Cours n° 4


Après 1945, la fonction de l’orientation change. Alors que dans la période précédente, elle se situait l'interface de l’école primaire et du marché du travail et/ou de la formation professionnelle, désormais, elle devient une fonction du système scolaire. L'orientation devient scolaire.
Comment est-t elle mise en place ? Avec quelles fonctions ?

Dans un premier temps, l'orientation est conçue comme un instrument de démocratisation de l'école (1945-1975).
La naissance d'une orientation scolaire résulte de la conjonction de trois éléments convergents. D'une part, à partir des années 1950, une demande scolaire de poursuite d'étude se manifeste, notamment par l'augmentation des effectifs des premiers cycles du secondaire (collèges et cours complémentaires).

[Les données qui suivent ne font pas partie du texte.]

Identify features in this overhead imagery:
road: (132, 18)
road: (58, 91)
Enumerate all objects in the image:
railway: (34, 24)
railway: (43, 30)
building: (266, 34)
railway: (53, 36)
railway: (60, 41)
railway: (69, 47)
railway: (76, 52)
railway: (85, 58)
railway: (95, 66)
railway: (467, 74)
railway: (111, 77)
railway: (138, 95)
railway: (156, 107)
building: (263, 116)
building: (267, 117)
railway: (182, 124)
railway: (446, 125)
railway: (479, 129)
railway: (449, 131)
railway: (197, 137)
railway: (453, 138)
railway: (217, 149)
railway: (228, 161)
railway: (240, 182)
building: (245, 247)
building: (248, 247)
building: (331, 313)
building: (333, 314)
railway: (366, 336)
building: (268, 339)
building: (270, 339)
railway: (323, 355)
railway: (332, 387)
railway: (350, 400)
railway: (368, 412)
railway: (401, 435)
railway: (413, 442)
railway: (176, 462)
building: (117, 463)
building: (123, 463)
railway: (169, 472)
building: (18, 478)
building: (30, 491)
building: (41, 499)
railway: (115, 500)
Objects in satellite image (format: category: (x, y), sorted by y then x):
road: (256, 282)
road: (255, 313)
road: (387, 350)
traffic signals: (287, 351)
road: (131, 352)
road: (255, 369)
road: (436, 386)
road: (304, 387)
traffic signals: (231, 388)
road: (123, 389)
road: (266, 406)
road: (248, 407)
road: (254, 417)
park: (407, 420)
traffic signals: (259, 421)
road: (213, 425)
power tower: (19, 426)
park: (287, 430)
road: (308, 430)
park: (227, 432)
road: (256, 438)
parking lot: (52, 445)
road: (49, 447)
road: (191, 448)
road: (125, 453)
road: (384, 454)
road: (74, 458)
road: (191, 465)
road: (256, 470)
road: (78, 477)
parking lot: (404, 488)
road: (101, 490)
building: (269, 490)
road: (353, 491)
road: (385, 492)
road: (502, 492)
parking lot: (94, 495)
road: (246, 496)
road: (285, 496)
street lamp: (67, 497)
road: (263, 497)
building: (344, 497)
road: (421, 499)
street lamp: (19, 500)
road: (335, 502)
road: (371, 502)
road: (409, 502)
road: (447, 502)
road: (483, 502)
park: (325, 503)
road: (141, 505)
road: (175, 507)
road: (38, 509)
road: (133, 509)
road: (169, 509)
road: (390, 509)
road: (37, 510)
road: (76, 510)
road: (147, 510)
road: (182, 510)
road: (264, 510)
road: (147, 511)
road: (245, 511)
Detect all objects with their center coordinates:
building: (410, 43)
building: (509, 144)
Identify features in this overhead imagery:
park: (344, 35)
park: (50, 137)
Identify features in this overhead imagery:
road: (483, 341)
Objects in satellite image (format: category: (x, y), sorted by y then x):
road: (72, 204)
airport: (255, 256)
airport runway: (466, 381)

C'est la première "explosion scolaire".
D'autre part, experts et hauts fonctionnaires, incarnés par des hommes comme Alfred Sauvy et Jean Fourastié, développent l'idée que la prolongation de la scolarisation est une nécessité économique. La modernisation du pays doit pouvoir s'appuyer sur une main-d’œuvre qualifiée (techniciens, ingénieurs, cadres moyens, etc).  
Enfin, à l'issue de la guerre, le projet de démocratisation de l’accès au secondaire qui remonte aux années 1920,rencontre un nouvel écho et s’exprime au travers du Plan Langevin-Wallon (1947) qui repose sur 2 grands principes: les méthodes actives pour la pédagogie et l'école unique pour les structures. Il prévoit également un cycle d'orientation dans le premier cycle du secondaire.
Dès lors deux questions vont se poser: quelles structures mettre en place et comment les réguler ?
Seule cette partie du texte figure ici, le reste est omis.